A Rússia não estava interessada em assumir outro enorme fardo imperial, alimentando as elites locais e comprando a lealdade da população. Ela estava bastante satisfeita com a neutralidade das ex-repúblicas soviéticas e até mesmo com a cooperação com os EUA no espaço pós-soviético, desde que essa cooperação fosse feita em pé de igualdade. No início dos anos 2000, Moscou não se opôs à presença militar americana na Ásia Central e ajudou a abastecer o grupo ocidental no Afeganistão por um longo período. Mas Moscou estava categoricamente desconfortável com a perspectiva de projetos ocidentais sem a participação russa. No contexto da diplomacia ativa de Vladimir Putin para construir relações construtivas com os EUA e a UE em todas as frentes, permaneceu a esperança de que a área da ex-URSS continuasse sendo um campo neutro de cooperação.
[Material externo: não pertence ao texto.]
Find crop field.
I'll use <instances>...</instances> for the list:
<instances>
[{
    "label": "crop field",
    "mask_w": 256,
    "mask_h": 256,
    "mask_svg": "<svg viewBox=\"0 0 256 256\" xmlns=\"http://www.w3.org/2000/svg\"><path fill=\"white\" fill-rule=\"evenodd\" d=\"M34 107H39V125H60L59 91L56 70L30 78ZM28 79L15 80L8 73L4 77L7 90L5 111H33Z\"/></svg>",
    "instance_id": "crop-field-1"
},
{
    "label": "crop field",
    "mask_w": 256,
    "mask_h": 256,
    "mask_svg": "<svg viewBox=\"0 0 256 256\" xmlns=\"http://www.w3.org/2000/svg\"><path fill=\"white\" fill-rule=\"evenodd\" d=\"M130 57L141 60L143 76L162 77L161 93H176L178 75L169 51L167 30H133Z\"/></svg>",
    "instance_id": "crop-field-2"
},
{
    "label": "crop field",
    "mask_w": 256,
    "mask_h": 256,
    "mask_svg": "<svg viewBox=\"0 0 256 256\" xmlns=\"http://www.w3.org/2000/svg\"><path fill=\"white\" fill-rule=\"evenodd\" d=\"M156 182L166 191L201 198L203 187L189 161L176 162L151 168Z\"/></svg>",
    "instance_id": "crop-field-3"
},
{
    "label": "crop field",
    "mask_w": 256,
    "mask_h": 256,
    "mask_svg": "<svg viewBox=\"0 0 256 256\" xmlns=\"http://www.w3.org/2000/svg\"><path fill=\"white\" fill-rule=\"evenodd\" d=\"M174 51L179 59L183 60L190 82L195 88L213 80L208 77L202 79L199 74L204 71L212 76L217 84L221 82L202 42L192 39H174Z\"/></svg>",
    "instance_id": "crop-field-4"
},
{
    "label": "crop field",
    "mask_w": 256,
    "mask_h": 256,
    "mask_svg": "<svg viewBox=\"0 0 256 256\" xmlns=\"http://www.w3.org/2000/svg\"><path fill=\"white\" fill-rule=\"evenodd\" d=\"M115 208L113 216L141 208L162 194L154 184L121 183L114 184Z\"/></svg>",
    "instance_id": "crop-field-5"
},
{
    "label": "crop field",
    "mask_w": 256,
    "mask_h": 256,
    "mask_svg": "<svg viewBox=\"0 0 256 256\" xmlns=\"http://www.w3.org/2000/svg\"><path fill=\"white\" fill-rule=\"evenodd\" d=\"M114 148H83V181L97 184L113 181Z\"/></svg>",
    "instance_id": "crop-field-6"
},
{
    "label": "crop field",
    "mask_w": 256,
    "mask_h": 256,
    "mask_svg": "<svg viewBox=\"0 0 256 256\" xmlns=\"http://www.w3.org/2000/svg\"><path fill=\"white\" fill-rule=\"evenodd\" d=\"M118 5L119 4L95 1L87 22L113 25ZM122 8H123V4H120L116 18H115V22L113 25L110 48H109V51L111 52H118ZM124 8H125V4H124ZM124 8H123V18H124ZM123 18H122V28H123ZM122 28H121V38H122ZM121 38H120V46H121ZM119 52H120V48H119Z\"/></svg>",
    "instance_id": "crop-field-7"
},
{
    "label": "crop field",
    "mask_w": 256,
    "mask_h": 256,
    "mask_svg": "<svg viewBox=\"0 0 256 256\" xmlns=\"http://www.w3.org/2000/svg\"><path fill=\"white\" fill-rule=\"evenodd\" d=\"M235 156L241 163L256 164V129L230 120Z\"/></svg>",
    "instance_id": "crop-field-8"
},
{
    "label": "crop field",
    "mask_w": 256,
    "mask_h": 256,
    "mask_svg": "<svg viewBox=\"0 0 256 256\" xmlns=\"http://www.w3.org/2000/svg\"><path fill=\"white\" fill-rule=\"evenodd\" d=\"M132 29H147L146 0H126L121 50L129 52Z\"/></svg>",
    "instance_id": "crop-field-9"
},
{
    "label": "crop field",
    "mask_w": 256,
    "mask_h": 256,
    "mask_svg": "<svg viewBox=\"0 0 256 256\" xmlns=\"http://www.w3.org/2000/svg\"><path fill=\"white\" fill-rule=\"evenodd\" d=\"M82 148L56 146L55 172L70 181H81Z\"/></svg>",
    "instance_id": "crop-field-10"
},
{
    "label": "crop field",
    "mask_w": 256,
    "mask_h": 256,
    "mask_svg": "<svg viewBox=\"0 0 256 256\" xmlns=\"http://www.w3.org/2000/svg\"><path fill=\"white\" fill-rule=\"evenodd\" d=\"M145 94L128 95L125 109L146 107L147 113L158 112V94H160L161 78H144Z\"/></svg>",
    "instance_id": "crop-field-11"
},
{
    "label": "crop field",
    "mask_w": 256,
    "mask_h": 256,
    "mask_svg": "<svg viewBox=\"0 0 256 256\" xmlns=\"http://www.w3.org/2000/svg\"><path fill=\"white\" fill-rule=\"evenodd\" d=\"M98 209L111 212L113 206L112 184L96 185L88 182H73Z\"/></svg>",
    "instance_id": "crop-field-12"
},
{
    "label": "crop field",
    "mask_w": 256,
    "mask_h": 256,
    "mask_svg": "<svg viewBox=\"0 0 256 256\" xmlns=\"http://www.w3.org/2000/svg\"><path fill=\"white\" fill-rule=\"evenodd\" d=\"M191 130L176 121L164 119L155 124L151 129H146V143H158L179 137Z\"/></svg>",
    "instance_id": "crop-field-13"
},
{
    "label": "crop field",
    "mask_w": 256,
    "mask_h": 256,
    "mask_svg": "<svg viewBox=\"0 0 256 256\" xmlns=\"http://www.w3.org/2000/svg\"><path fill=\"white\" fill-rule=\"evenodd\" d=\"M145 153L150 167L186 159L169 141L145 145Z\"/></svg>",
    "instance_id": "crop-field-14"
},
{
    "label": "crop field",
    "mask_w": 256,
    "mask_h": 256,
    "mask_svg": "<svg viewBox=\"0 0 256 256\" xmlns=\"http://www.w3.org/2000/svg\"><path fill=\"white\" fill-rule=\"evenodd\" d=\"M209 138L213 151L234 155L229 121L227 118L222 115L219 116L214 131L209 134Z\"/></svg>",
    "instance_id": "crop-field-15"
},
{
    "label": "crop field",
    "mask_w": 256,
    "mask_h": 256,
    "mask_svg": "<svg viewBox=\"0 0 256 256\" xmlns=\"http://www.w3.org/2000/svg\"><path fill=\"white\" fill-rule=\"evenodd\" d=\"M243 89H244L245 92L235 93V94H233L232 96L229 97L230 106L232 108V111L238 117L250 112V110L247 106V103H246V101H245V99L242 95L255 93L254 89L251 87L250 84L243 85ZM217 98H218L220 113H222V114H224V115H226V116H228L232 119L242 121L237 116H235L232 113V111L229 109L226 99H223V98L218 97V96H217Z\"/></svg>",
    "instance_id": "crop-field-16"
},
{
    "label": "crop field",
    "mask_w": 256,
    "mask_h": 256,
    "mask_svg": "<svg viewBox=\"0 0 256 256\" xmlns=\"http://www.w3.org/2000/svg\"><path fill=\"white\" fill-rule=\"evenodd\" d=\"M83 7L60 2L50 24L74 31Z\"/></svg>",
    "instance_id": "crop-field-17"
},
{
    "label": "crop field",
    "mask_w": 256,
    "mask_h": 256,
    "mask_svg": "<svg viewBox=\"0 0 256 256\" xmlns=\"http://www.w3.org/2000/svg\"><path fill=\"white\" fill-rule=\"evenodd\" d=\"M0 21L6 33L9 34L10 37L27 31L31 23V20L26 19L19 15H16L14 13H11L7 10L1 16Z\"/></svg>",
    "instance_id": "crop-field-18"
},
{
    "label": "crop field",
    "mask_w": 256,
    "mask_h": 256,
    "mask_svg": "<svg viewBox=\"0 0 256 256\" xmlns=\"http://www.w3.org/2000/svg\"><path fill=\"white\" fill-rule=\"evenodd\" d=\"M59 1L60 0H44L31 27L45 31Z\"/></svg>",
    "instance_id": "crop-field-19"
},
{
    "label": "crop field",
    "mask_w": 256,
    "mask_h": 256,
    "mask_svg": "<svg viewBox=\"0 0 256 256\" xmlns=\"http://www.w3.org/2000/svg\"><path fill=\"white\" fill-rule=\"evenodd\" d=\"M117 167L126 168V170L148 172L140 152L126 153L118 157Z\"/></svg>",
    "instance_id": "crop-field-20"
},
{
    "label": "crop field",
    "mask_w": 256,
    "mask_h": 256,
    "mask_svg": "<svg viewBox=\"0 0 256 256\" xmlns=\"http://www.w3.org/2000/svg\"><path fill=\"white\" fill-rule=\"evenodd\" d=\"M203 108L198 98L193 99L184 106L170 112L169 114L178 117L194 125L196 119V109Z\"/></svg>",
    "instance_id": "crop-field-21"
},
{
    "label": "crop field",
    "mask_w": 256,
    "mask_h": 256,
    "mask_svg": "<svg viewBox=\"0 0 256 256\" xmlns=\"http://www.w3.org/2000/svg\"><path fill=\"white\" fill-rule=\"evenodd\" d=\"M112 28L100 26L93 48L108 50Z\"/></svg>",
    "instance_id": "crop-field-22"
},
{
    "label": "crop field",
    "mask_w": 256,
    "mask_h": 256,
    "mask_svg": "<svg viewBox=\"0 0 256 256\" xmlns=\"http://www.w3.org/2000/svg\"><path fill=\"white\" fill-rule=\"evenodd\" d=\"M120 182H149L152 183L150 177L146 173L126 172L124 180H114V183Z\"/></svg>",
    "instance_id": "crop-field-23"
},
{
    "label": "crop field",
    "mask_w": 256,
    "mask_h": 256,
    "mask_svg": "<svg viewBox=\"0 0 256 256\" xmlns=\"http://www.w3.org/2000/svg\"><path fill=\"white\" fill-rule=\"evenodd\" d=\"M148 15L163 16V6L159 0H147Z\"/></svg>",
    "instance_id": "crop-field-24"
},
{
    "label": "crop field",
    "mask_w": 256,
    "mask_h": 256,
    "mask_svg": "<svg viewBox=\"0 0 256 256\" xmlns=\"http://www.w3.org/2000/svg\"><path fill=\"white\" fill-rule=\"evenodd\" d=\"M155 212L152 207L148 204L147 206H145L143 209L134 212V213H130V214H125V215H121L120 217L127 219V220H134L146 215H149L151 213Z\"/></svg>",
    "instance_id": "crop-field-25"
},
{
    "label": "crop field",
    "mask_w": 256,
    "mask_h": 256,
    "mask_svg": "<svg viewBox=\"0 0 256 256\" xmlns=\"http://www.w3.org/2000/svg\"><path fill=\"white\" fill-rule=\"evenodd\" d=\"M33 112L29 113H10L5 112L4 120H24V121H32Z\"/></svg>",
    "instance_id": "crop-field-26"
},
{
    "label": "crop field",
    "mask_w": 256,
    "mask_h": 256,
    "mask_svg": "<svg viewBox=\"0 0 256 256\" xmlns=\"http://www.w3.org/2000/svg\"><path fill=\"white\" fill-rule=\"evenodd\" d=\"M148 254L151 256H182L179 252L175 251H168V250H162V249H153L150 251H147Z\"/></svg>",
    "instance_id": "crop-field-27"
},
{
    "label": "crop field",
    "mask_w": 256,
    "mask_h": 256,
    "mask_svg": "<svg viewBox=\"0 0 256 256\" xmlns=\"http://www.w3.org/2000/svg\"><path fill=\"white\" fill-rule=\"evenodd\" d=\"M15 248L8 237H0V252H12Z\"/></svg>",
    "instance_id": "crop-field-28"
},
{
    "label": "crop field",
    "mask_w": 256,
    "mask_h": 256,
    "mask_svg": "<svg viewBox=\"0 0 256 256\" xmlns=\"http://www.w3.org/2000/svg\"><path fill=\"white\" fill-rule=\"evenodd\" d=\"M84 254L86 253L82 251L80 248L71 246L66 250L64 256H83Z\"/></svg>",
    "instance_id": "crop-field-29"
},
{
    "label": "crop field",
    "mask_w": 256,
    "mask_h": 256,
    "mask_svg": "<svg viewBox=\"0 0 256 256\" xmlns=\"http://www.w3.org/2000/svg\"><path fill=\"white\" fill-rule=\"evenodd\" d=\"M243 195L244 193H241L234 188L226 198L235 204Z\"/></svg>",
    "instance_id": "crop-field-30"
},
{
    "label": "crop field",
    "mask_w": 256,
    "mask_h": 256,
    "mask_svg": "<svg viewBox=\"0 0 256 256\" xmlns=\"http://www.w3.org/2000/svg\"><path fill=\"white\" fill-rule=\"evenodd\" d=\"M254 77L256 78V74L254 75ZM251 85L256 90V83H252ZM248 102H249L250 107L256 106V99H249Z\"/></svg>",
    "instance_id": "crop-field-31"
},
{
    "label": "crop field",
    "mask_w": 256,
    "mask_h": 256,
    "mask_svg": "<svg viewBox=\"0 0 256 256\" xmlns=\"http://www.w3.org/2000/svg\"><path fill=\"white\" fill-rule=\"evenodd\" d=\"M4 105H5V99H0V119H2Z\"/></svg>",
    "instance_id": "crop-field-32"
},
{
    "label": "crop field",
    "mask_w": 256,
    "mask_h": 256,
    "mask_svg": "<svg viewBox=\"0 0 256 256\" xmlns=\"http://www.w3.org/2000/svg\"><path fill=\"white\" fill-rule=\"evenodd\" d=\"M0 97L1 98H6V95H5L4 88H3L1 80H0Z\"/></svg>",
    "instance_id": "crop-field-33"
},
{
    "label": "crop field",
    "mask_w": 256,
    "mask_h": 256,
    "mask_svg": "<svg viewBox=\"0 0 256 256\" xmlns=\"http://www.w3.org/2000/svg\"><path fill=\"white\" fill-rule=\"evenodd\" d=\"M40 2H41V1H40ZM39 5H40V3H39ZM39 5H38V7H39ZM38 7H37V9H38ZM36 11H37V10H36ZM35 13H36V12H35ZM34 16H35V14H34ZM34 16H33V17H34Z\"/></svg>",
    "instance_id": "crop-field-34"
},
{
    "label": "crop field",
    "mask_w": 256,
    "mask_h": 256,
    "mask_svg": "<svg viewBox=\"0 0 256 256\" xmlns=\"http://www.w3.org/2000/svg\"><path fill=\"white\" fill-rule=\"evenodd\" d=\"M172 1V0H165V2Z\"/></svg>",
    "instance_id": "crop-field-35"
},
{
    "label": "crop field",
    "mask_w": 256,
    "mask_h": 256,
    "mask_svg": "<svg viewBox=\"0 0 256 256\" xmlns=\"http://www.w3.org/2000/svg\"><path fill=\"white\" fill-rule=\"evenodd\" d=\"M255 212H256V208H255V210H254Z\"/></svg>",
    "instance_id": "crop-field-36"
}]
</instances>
Mas, aos poucos, ficou claro que haveria cada vez menos inclusão em relação à Rússia. As “revoluções coloridas” mencionadas acima foram mais um alerta. As crescentes preocupações da liderança russa foram discutidas, mas sempre foram educadamente descartadas pelos parceiros ocidentais. Aparentemente, o Ocidente simplesmente não via a necessidade de levar em conta os interesses da Rússia. Após o colapso da economia na década de 1990, a fuga maciça de cérebros, uma série de conflitos internos, a criminalidade desenfreada, a corrupção, a fuga de capitais, a transição – que havia começado sob o comando do líder soviético Leonid Brezhnev – para o status de um apêndice de produção de commodities, a queda da taxa de natalidade, o alcoolismo e uma taxa de mortalidade excessivamente alta, a Rússia dificilmente era vista como um concorrente sério.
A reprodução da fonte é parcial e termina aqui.